*Texto de origen*.
|---|

Un arqueólogo consigue explicar por qué se ocultaron una veintena de coronas de oro y otras joyas en una huerta a 15 kilómetros de Toledo.

El Arqueólogo Juan Manuel Rojas. Junto a una de las basas desenterradas en la basílica de Guarrazar. Víctor Sainz / EPV.

El arqueólogo Juan Manuel Rojas ha resuelto uno de los enigmas que desde hace más de 150 años intentaban desentrañar los expertos en historia y arqueología con escaso éxito: ¿quién y por qué escondió una veintena de coronas de oro visigodas, además de numerosos cálices y cruces del valioso metal, en un paraje deshabitado a 15 kilómetros de Toledo, en el municipio de Guadamur? Es lo que se conoce como Tesoro de Guarrazar, por el nombre de la finca donde fue hallado, un relato en el que se entremezclan traiciones, robos, intrigas diplomáticas y hasta abominables criminales nazis.

Para entender la historia hay que remontarse hasta el año 711 cuando las tropas musulmanas y bereberes de Táriq Ibn Ziyad atraviesan la Península sin apenas resistencia militar. Su aplastante victoria frente a los ejércitos de don Rodrigo en la batalla de la Laguna de la Janda —también conocida como batalla de Guadalete—les había dejado el camino expedito hacia la capital del reino visigodo, Toledo.

La hipótesis hasta ahora manejada por los especialistas es que los cristianos tomaron la decisión de ocultar el tesoro real –que fueron recogiendo por todas las iglesias y palacios del reino– en una solitaria huerta para recogerlo una vez pasado el peligro. Abrieron dos fosas y en ellas vertieron coronas, cálices, joyas y cruces de oro recubiertas de gemas y esmeraldas. Durante más de 1.100 años quedaron así ocultas hasta que Escolástica Morales, hija de Francisco Morales y María Pérez, sintió una necesidad fisiológica al volver desde Toledo en el verano de 1858. Al ocultarse tras unas piedras vio un hueco y dentro de él un objeto que brillaba. Padres e hija comenzaron a extraer las impresionantes piezas, las lavaron en una charca cercana, llenaron las alforjas del burro que los acompañaba y siguieron su camino en mitad de una fortísima tormenta. Lo que no sabían es que otro vecino de Guadamur, Domingo de la Cruz, les observaba a unos metros. Cuando se marcharon, él se acercó al hueco y descubrió otro de las mismas dimensiones. Allí se ocultaba la otra parte del increíble tesoro.

|---|

*Información mostrada*.
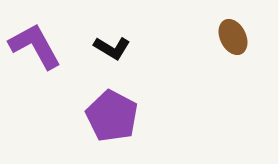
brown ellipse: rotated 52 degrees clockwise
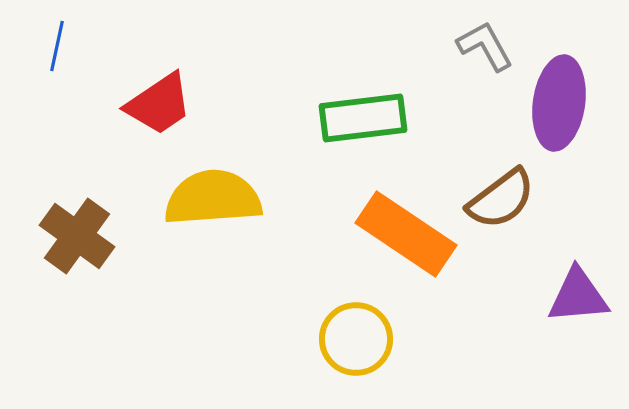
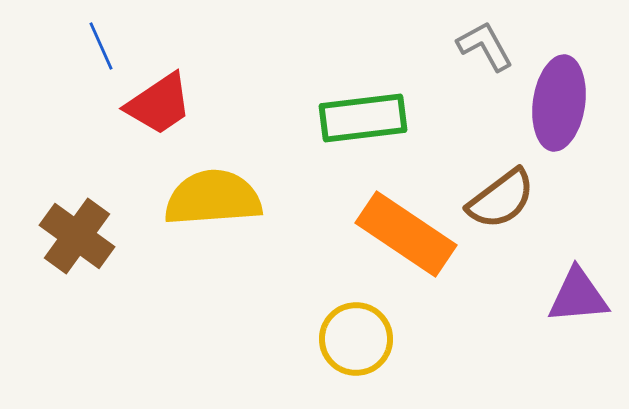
blue line: moved 44 px right; rotated 36 degrees counterclockwise
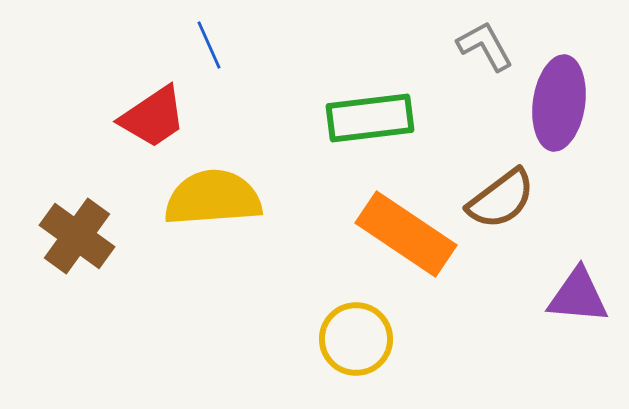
blue line: moved 108 px right, 1 px up
red trapezoid: moved 6 px left, 13 px down
green rectangle: moved 7 px right
purple triangle: rotated 10 degrees clockwise
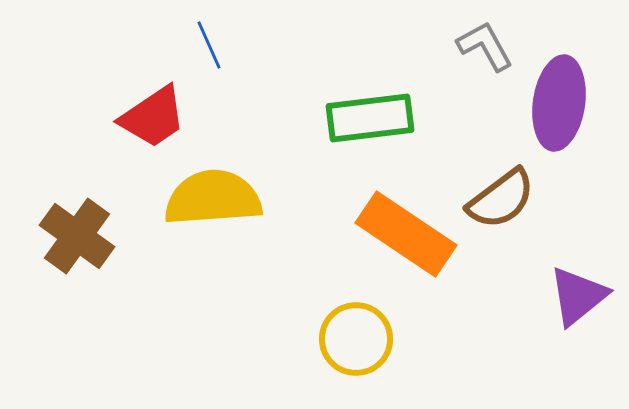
purple triangle: rotated 44 degrees counterclockwise
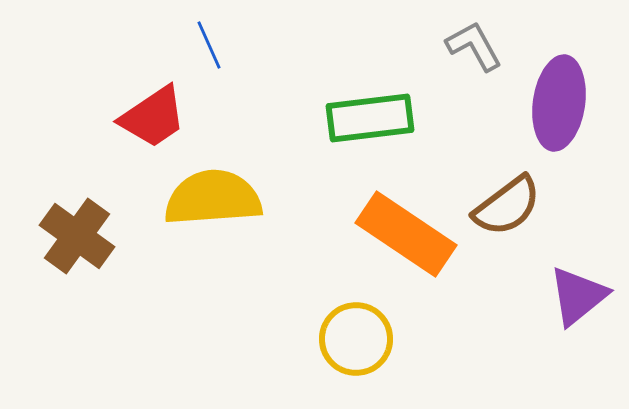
gray L-shape: moved 11 px left
brown semicircle: moved 6 px right, 7 px down
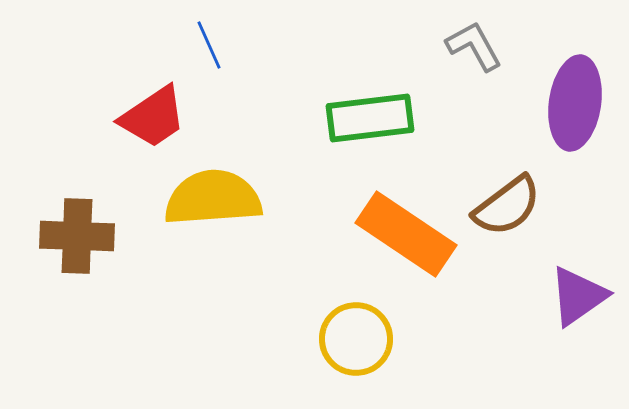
purple ellipse: moved 16 px right
brown cross: rotated 34 degrees counterclockwise
purple triangle: rotated 4 degrees clockwise
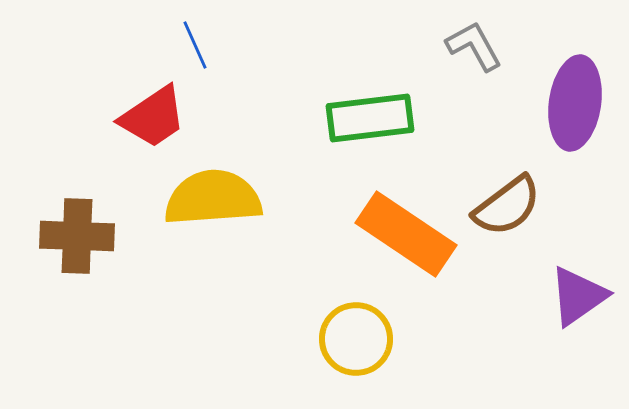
blue line: moved 14 px left
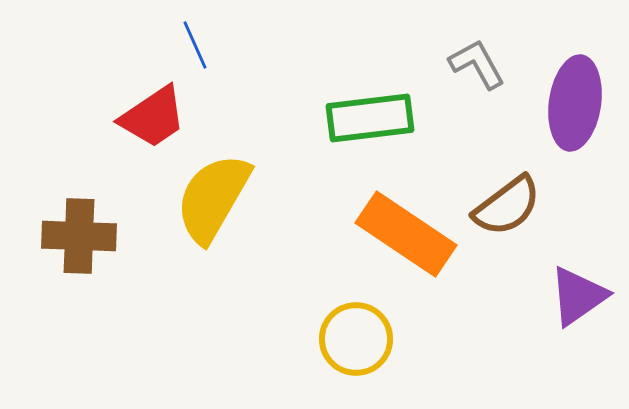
gray L-shape: moved 3 px right, 18 px down
yellow semicircle: rotated 56 degrees counterclockwise
brown cross: moved 2 px right
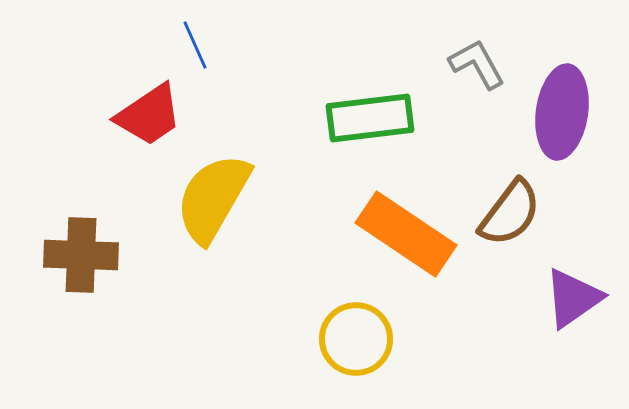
purple ellipse: moved 13 px left, 9 px down
red trapezoid: moved 4 px left, 2 px up
brown semicircle: moved 3 px right, 7 px down; rotated 16 degrees counterclockwise
brown cross: moved 2 px right, 19 px down
purple triangle: moved 5 px left, 2 px down
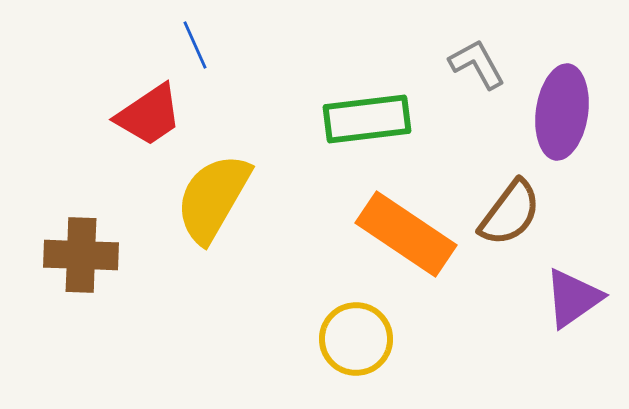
green rectangle: moved 3 px left, 1 px down
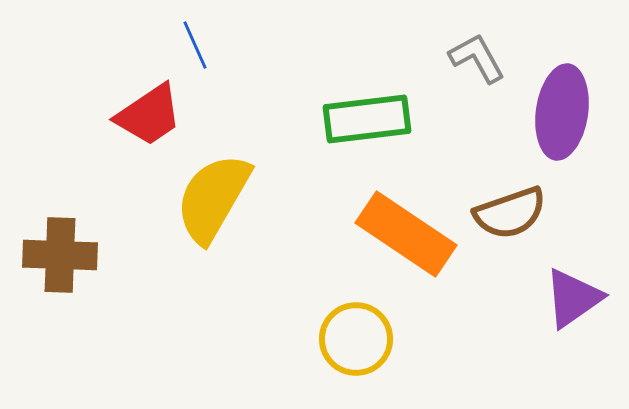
gray L-shape: moved 6 px up
brown semicircle: rotated 34 degrees clockwise
brown cross: moved 21 px left
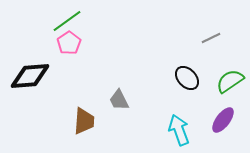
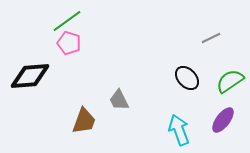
pink pentagon: rotated 20 degrees counterclockwise
brown trapezoid: rotated 16 degrees clockwise
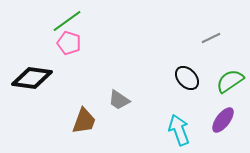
black diamond: moved 2 px right, 2 px down; rotated 12 degrees clockwise
gray trapezoid: rotated 30 degrees counterclockwise
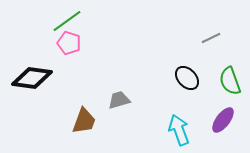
green semicircle: rotated 76 degrees counterclockwise
gray trapezoid: rotated 130 degrees clockwise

|---|

*En qué consiste*. Según el texto sobre el Tesoro de Guarrazar, ¿qué vecino de Guadamur observaba a la familia Morales mientras se llevaba las piezas? Los ítems no intervienen en esto.

*Respuesta correcta*. Domingo de la Cruz.